Moonshot AI has introduced a high-speed mode for its open-source multimodal coding model Kimi K2.7 Code. The new mode achieves up to 6× faster inference, delivering around 180 tokens per second on coding tasks with median-length inputs and up to 260 tokens per second on shorter-context tasks. The HighSpeed mode is currently rolling out to participants in the Kimi Code Beta Program, Kimi API developers, and Kimi Business users, though access remains limited due to capacity constraints. No invitation is needed; anyone joining the Beta Program can gain access. The company states it will continue improving the model and expanding access as capacity grows.
Together AI has optimized serving of DeepSeek V4 Pro to achieve top performance on the Artificial Analysis benchmark, ranking #1 for both output speed (tokens per second) and latency. The inference optimizations tackled KV cache efficiency, prefix reuse, custom kernel implementation, and endpoint profiling. This breakthrough provides developers with the fastest DeepSeek V4 Pro API experience currently available. The company shared a detailed breakdown of their systems work via a linked blog post.
DeepSeek V4 Pro, when deployed on Together Compute's inference platform, has been ranked first in both latency and speed benchmarks. The announcement, originating from a tweet by Vipul Ved and retweeted by Together Compute, positions the model as the current leader in inference performance on the service. No specific metrics or comparative figures were disclosed in the social media post.

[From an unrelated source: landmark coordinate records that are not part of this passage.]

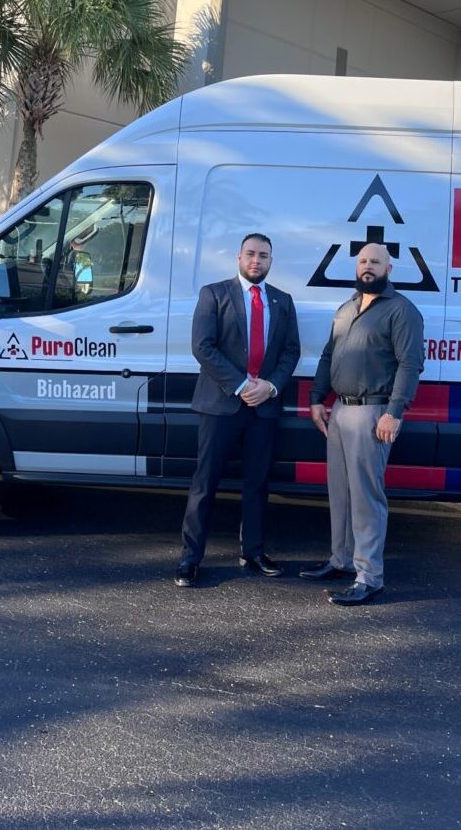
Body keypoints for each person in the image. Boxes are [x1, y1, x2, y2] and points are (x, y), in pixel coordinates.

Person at [175, 233, 300, 588]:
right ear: (238, 257)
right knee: (205, 483)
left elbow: (291, 351)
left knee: (257, 483)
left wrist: (270, 386)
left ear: (271, 261)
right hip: (221, 405)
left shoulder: (283, 301)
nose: (256, 261)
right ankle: (190, 558)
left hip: (264, 407)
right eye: (250, 254)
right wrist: (243, 385)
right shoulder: (214, 294)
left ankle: (254, 552)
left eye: (263, 255)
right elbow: (203, 347)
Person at [303, 242, 424, 605]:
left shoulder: (402, 311)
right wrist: (316, 400)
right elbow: (329, 355)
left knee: (367, 498)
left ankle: (369, 576)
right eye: (362, 262)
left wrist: (394, 412)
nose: (367, 267)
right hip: (339, 410)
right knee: (340, 492)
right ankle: (340, 561)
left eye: (375, 262)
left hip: (373, 413)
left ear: (389, 268)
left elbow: (410, 364)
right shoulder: (347, 308)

MiniMax-M3, an open-weight native multimodal model from MiniMax, is now available on Together AI, the company’s preferred cloud partner. The model features a 1 million token context window, MiniMax Sparse Attention for efficiency, and supports both thinking and non-thinking inference modes. Together AI has optimized inference for MiniMax-M3, achieving up to 125% higher throughput across various concurrency levels, making the model accessible with enhanced performance.
Together AI announced custom inference kernels optimized for NVIDIA's Blackwell Tensor Core instructions, achieving 31% more tokens per second (TPS) than the next-fastest open-source engine on the same Blackwell hardware. The performance was measured on coding agent benchmarks, with the hardware picture provided by Artificial Analysis' AgentPerf. Cursor, the AI code editor, is using this inference stack to power its real-time coding agents in production.